Namun, gunung Rinjani adalah cerita lain.
"Anya belum pernah naik ke Rinjani, lho, Ma. Kan, lumayan buat nambahin koleksi foto anak kebangaan Mama." Anya nyengir, masih belum menyerah membujuk Pertiwi.
"Mama pikir-pikir dulu, deh," jawab Pertiwi akhirnya. Menyeringai pada Anya yang langsung ber-"yaah" panjang. Kecewa.
Setengah jam kemudian, Anya pergi ke kamarnya sambil cemberut. Rayuannya gagal. Pertiwi masih menolak memberi izin. Entah apa alasannya. Padahal gunung Rinjani adalah gunung yang paling ingin Anya "sentuh" puncaknya--terutama karena Rinjani berada di pulau kelahirannya.
Mamanya tidak pernah cerita apapun soal masa kecil Anya. Ingatan masa kanak-kanak Anya seluruhnya adalah tentang kota pesisir tempat tinggalnya saat ini. Kenangan Anya akan tanah kelahirannya hampir sama banyaknya dengan yang Anya tau tentang papanya.

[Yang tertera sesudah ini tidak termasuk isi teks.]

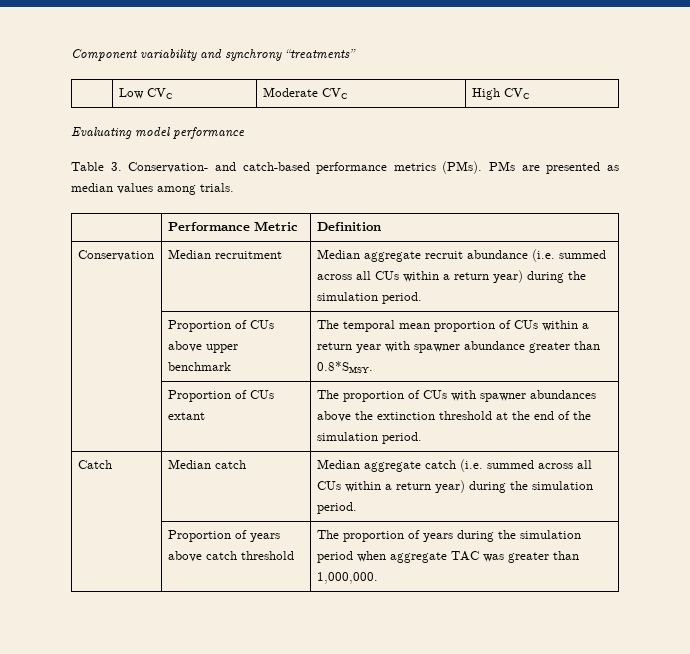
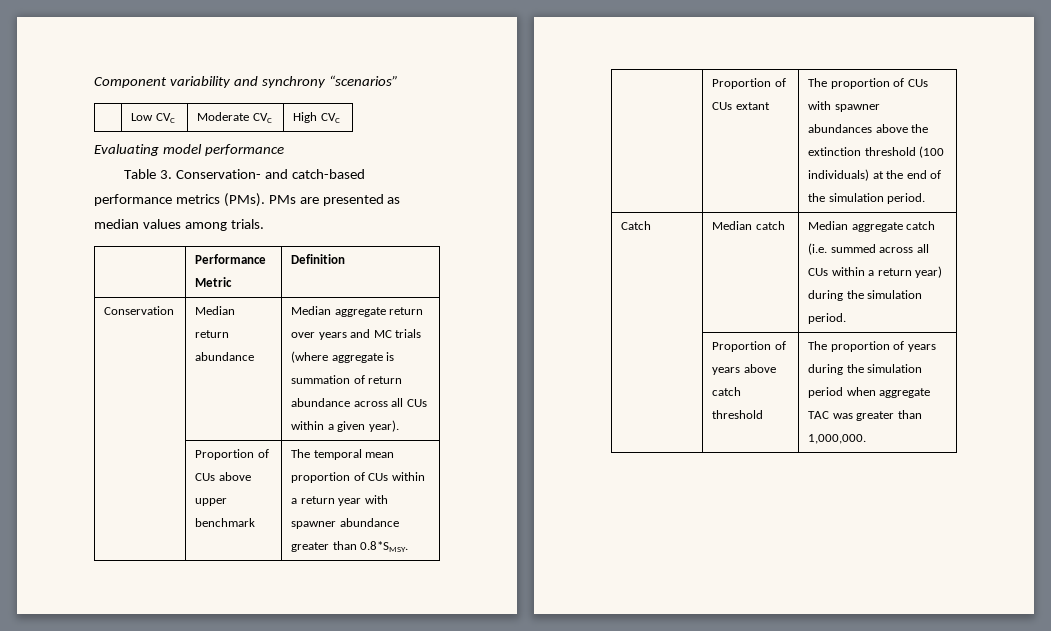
[285,49,356,59] “treatments” -> [328,75,398,86] “scenarios”
[214,251,282,259] [316,249,606,262] [316,270,586,283] [316,292,422,304] recruitment | Median aggregate recruit abundance (i.e. summed across all CUs within a return year) during the simulation period. -> [195,330,230,338] [195,352,255,361] [291,306,424,317] [291,329,422,340] [291,351,395,363] [291,375,403,384] [291,398,427,407] [291,420,399,432] return abundance | Median aggregate return over years and MC trials (where aggregate is summation of return abundance across all CUs within a given year).
(492, 415) none -> [919,146,945,158] [808,169,870,181] (100 individuals)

Papa yang hanya dikenalnya lewat foto dan cerita-cerita dari mamanya.
Anya menatap satu foto yang tergantung bersama foto-foto lainnya di atas meja belajar. Foto itu adalah satu-satunya foto yang di dalamnya tidak ada wajah Anya maupun Pertiwi, mamanya. Foto seorang pemuda yang tersenyum lebar--dan mirip dengan senyum Anya--dengan latar belakang langit putih. Foto yang Anya ambil diam-diam dari album foto di kamar mamanya.
Pertiwi sudah banyak bercerita tentang papa Anya, namun tidak pernah sekalipun Pertiwi menyebutkan bahwa lelaki juga suka bertualang dan mendaki gunung. Berkat foto itu, Anya jadi tau darimana kecintaannya akan alam berasal--karena meskipun suka sekali menyelam, Pertiwi kurang menyukai bepergian terutama ke kawasan hutan.
Di kamar yang berbeda, Pertiwi termenung memikirkan putri tunggalnya. Setiap kali melepas Anya pergi bertualang, Pertiwi susah payah berusaha menekan kecemasannya dan meyakinkan diri bahwa Anya akan pulang dengan selamat. Sesekali muncul keinginan untuk melarang Anya pergi, namun antusiasme di wajah gadis selalu itu meruntuhkan pertahanan Pertiwi.
Pertiwi menghela napas. Tatapannya jatuh pada bingkai foto di atas meja kerja. Dua wajah kecil yang sedang tersenyum lebar balas menatapnya. Masing-masing mengenakan jaket berwarna biru dan hitam, duduk berdua di tepi danau Segara Anak. Pertiwi masih ingat betul kapan foto itu diambil: ketika untuk pertama kalinya Pertiwi mendaki gunung bersama Samudera.
Selain sifat keras kepala dan caranya tersenyum, sepertinya jiwa kebebasan Samudera juga sempurna diwarisi juga oleh putri semata wayangnya.
...dan Pertiwi jelas tidak ingin Anya pergi seperti cara Samudera meninggalkannya.